Александр Новачич. Преступление / наказание / помилование Федора Михайловича Достоевского.
– М.: Логос, 2022. – 134 с.
Название последнего романа Новачича сразу направляет внимание читателя к сюжету: это история о том, как Достоевский из-за заговора против императора и государства был арестован, как его допрашивали и приговорили к смертной казни и как в последний момент он был помилован и отправлен на долгие годы каторги и ссылки. Но название говорит и о другом, поскольку в себе содержит и особый графический элемент: символ цезуры, который в классическом стихосложении означает рассечение, обрыв стиха. Символ цезуры (/) также означает переломный момент в личной и творческой жизни Достоевского.
Развивая тему поэтической и человеческой цензуры, Новачич, помимо императора Николая I Романова и писателя и революционера Федора Достоевского, вводит в повествование ряд их исторических современников – государственных деятелей, писателей и интеллектуалов, – но не только их современников: один из главных героев, в чьем владении находится тайный дневник Достоевского, – лауреат Нобелевской премии по физике и отец советской атомной бомбы академик Капица.

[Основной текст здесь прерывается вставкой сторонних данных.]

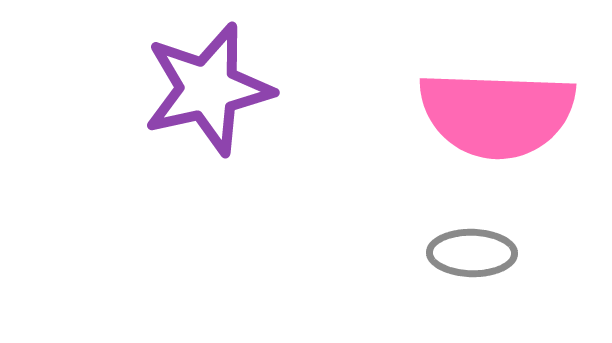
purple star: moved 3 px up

От роскошного Царского Села до мрачной Петропавловской крепости, через арендованный магазин колониальных товаров в Санкт-Петербурге, откуда агенты подслушивают заговорщиков в квартире Петрашевского на втором этаже, Новачич открывает двери драмы, которая будет продолжаться еще долго после ухода со сцены ее протагонистов. Времена меняются, мизансцены с ними, приходят новые действующие лица, появляются Сталин и Берия, а по ту сторону истории – Сахаров и Бродский. Появляется и югославский посол в СССР, которого, несмотря на его молодость, называют «дядя», и корреспондент Танюга, который все записывает и, если надо, дописывает.
Помимо общественных деятелей, в романе фигурируют и тайные лица: следователи, сыщики, доносчики и заговорщики. Есть также те, о которых не совсем ясно, представляют ли они собой настоящих исторических личностей или являются просто литературным вымыслом. Среди них выделяется граф Александр Христофорович фон Бенкендорф, начальник III отдела собственной его императорского величества канцелярии. Или, проще говоря, начальник отдела тайной полиции, курирующий интеллигенцию.
Фон Бенкендорф – главный следователь и мучитель Достоевского, который на момент этой истории уже давно должен был быть мертвым, но волшебным образом вернулся из мира теней, чтобы выполнить свою важнейшую профессиональную и жизненную задачу – добиться сотрудничества Достоевского, его признания и в конечном итоге его покаяния. Реинкарнация генерала Бенкендорфа появляется в темнице Достоевского внезапно и тихо, как привидение, намекая на присутствие другого, уменьшенного до человеческого размера daemon minoris по имени Порфирий Петрович, который в своем перевоплощении впоследствии превратится в главного следователя и преследователя Родиона Раскольникова. Тут еще и страшный двойник Ивана Карамазова, который в какой-то момент сардонически смеется над вопросом, не сходит ли с ума Достоевский, потому что поднял руку на царя. Во тьме метафорической темницы Достоевского царит третий и самый главный, люциферианский дух Великого инквизитора.
Реинкарнация Бенкендорфа в Великого инквизитора не случайна, она представляет собой вариацию общей, но для России особенно тягостной темы взаимоотношения личности и общества, художника и государства, личной свободы и господствующей идеологии и того, как эти соотношения разрешались на протяжении истории России. Великий инквизитор присущ, как будто говорит Новачич, каждой власти – цезаропапистской или папоцезаристской, имперской или советской, это не имеет значения. Огнем вечного аутодафе греется наш Порфирий Петрович, незаменимый и полезный в каждом режиме, живой и здоровый, тогда, как и сегодня.
Как и в предыдущих романах, Новачич использует вымышленный, квазидокументальный материал, который он представляет через источники из часто несуществующих архивов, и цитирует фальсифицированные заявления и заметки главных героев и их корреспондентов и собеседников. В этом смысле многоголосый литературный процесс Новачича предлагает читателю непретенциозную альтернативу чтению и интерпретации «полифонической» структуры литературного корпуса самого Достоевского. Сходным образом автор использует диалогическую, почти театральную форму драматического текста, не уклоняясь подчас от прямых «директивных» указаний и дидактических уроков, с целью максимально достоверно донести до читателя то, что Штайгер называл «драматическим чувством мира», характерным для самого Достоевского.
Личная история Достоевского представляет собой важную, но только одну из историй эпического цикла преследований, травли и страданий русских писателей. Но это не только история страданий, но и история борьбы, неравной и потому героической борьбы за человеческое достоинство, интеллектуальную свободу и свободу духовного и художественного творчества – от Пушкина и Гоголя, через Достоевского и Толстого, до Булгакова и Бродского и дальше.